Rows excerpted from a collection:
* * * * * * * * *
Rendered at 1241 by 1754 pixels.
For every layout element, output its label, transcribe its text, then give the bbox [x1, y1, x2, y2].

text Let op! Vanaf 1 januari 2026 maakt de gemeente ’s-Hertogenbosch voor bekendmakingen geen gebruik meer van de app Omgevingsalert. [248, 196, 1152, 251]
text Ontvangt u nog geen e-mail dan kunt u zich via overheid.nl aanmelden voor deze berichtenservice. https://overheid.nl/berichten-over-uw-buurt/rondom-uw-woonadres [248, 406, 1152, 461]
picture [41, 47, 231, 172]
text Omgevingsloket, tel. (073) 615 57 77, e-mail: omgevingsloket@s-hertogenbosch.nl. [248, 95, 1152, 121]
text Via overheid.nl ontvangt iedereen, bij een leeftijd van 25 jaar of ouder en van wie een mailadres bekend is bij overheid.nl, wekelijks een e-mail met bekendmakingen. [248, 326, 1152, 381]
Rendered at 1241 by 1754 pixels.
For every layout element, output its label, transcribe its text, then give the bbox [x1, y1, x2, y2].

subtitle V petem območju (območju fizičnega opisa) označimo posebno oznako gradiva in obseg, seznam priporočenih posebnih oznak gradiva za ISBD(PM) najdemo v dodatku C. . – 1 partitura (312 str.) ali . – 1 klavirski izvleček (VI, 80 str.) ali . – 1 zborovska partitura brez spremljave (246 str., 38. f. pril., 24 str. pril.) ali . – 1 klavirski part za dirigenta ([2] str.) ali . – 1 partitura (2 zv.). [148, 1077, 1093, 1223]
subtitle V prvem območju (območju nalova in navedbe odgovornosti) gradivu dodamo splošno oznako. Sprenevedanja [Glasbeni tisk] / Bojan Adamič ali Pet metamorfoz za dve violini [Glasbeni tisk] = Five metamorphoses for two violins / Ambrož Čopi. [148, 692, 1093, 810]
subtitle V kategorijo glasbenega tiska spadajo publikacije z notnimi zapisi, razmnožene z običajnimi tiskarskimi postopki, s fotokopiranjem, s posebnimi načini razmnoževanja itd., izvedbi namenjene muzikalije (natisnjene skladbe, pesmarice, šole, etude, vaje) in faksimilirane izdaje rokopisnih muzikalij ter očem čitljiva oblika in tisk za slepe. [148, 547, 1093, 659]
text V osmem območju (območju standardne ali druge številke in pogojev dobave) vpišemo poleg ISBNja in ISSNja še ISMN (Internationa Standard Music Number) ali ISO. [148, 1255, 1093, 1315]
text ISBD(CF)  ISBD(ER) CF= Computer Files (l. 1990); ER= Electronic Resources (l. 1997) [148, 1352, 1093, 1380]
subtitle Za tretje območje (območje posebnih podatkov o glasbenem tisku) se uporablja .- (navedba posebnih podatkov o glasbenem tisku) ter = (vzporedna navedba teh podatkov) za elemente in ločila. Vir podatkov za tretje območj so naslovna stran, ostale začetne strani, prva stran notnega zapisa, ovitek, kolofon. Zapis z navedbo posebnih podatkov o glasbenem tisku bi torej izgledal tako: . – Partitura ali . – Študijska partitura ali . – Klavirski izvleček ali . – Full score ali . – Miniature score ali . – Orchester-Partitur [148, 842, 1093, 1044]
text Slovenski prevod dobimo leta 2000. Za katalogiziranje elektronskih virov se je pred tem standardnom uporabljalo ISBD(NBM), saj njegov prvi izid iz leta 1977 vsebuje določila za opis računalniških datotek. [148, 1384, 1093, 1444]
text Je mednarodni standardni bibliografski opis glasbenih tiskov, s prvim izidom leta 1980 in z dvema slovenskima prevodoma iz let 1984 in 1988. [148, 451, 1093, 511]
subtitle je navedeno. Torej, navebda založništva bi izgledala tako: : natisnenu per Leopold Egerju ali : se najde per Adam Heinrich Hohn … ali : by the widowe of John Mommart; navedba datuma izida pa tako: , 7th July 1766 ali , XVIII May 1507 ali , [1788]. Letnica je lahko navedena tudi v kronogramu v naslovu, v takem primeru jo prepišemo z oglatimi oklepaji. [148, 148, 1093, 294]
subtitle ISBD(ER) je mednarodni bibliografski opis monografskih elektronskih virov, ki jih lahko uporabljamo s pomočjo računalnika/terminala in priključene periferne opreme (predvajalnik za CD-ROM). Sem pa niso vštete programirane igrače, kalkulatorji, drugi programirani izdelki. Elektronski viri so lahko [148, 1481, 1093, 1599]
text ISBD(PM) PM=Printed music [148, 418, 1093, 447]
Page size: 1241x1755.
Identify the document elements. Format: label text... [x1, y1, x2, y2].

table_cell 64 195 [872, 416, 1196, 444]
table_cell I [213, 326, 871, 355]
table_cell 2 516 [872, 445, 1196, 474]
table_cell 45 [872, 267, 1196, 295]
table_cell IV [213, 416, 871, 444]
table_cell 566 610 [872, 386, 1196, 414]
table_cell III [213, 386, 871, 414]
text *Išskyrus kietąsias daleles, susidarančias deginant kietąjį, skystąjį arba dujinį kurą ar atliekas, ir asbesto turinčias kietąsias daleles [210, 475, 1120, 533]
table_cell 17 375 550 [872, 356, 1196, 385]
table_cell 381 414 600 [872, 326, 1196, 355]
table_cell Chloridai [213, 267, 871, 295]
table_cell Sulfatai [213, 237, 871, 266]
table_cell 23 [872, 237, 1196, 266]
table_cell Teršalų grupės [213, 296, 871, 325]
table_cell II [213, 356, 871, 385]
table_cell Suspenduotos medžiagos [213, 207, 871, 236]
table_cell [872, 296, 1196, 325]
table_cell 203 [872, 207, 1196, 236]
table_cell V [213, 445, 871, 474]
* * * * * * * * *
* [AIM] Rewrite all of the rows above with "Sulfatai" replaced by "Sulfitai" and everything else left unchanged.

* [FINAL RESULT]
Rendered at 1241 by 1754 pixels.
For every layout element, output its label, transcribe its text, then give the bbox [x1, y1, x2, y2].

text Let op! Vanaf 1 januari 2026 maakt de gemeente ’s-Hertogenbosch voor bekendmakingen geen gebruik meer van de app Omgevingsalert. [248, 196, 1152, 251]
text Ontvangt u nog geen e-mail dan kunt u zich via overheid.nl aanmelden voor deze berichtenservice. https://overheid.nl/berichten-over-uw-buurt/rondom-uw-woonadres [248, 406, 1152, 461]
picture [41, 47, 231, 172]
text Omgevingsloket, tel. (073) 615 57 77, e-mail: omgevingsloket@s-hertogenbosch.nl. [248, 95, 1152, 121]
text Via overheid.nl ontvangt iedereen, bij een leeftijd van 25 jaar of ouder en van wie een mailadres bekend is bij overheid.nl, wekelijks een e-mail met bekendmakingen. [248, 326, 1152, 381]
Rendered at 1241 by 1754 pixels.
For every layout element, output its label, transcribe its text, then give the bbox [x1, y1, x2, y2].

subtitle V petem območju (območju fizičnega opisa) označimo posebno oznako gradiva in obseg, seznam priporočenih posebnih oznak gradiva za ISBD(PM) najdemo v dodatku C. . – 1 partitura (312 str.) ali . – 1 klavirski izvleček (VI, 80 str.) ali . – 1 zborovska partitura brez spremljave (246 str., 38. f. pril., 24 str. pril.) ali . – 1 klavirski part za dirigenta ([2] str.) ali . – 1 partitura (2 zv.). [148, 1077, 1093, 1223]
subtitle V prvem območju (območju nalova in navedbe odgovornosti) gradivu dodamo splošno oznako. Sprenevedanja [Glasbeni tisk] / Bojan Adamič ali Pet metamorfoz za dve violini [Glasbeni tisk] = Five metamorphoses for two violins / Ambrož Čopi. [148, 692, 1093, 810]
subtitle V kategorijo glasbenega tiska spadajo publikacije z notnimi zapisi, razmnožene z običajnimi tiskarskimi postopki, s fotokopiranjem, s posebnimi načini razmnoževanja itd., izvedbi namenjene muzikalije (natisnjene skladbe, pesmarice, šole, etude, vaje) in faksimilirane izdaje rokopisnih muzikalij ter očem čitljiva oblika in tisk za slepe. [148, 547, 1093, 659]
text V osmem območju (območju standardne ali druge številke in pogojev dobave) vpišemo poleg ISBNja in ISSNja še ISMN (Internationa Standard Music Number) ali ISO. [148, 1255, 1093, 1315]
text ISBD(CF)  ISBD(ER) CF= Computer Files (l. 1990); ER= Electronic Resources (l. 1997) [148, 1352, 1093, 1380]
subtitle Za tretje območje (območje posebnih podatkov o glasbenem tisku) se uporablja .- (navedba posebnih podatkov o glasbenem tisku) ter = (vzporedna navedba teh podatkov) za elemente in ločila. Vir podatkov za tretje območj so naslovna stran, ostale začetne strani, prva stran notnega zapisa, ovitek, kolofon. Zapis z navedbo posebnih podatkov o glasbenem tisku bi torej izgledal tako: . – Partitura ali . – Študijska partitura ali . – Klavirski izvleček ali . – Full score ali . – Miniature score ali . – Orchester-Partitur [148, 842, 1093, 1044]
text Slovenski prevod dobimo leta 2000. Za katalogiziranje elektronskih virov se je pred tem standardnom uporabljalo ISBD(NBM), saj njegov prvi izid iz leta 1977 vsebuje določila za opis računalniških datotek. [148, 1384, 1093, 1444]
text Je mednarodni standardni bibliografski opis glasbenih tiskov, s prvim izidom leta 1980 in z dvema slovenskima prevodoma iz let 1984 in 1988. [148, 451, 1093, 511]
subtitle je navedeno. Torej, navebda založništva bi izgledala tako: : natisnenu per Leopold Egerju ali : se najde per Adam Heinrich Hohn … ali : by the widowe of John Mommart; navedba datuma izida pa tako: , 7th July 1766 ali , XVIII May 1507 ali , [1788]. Letnica je lahko navedena tudi v kronogramu v naslovu, v takem primeru jo prepišemo z oglatimi oklepaji. [148, 148, 1093, 294]
subtitle ISBD(ER) je mednarodni bibliografski opis monografskih elektronskih virov, ki jih lahko uporabljamo s pomočjo računalnika/terminala in priključene periferne opreme (predvajalnik za CD-ROM). Sem pa niso vštete programirane igrače, kalkulatorji, drugi programirani izdelki. Elektronski viri so lahko [148, 1481, 1093, 1599]
text ISBD(PM) PM=Printed music [148, 418, 1093, 447]
Page size: 1241x1755.
Identify the document elements. Format: label text... [x1, y1, x2, y2].

table_cell 64 195 [872, 416, 1196, 444]
table_cell I [213, 326, 871, 355]
table_cell 2 516 [872, 445, 1196, 474]
table_cell 45 [872, 267, 1196, 295]
table_cell IV [213, 416, 871, 444]
table_cell 566 610 [872, 386, 1196, 414]
table_cell III [213, 386, 871, 414]
text *Išskyrus kietąsias daleles, susidarančias deginant kietąjį, skystąjį arba dujinį kurą ar atliekas, ir asbesto turinčias kietąsias daleles [210, 475, 1120, 533]
table_cell 17 375 550 [872, 356, 1196, 385]
table_cell 381 414 600 [872, 326, 1196, 355]
table_cell Chloridai [213, 267, 871, 295]
table_cell Sulfitai [213, 237, 871, 266]
table_cell 23 [872, 237, 1196, 266]
table_cell Teršalų grupės [213, 296, 871, 325]
table_cell II [213, 356, 871, 385]
table_cell Suspenduotos medžiagos [213, 207, 871, 236]
table_cell [872, 296, 1196, 325]
table_cell 203 [872, 207, 1196, 236]
table_cell V [213, 445, 871, 474]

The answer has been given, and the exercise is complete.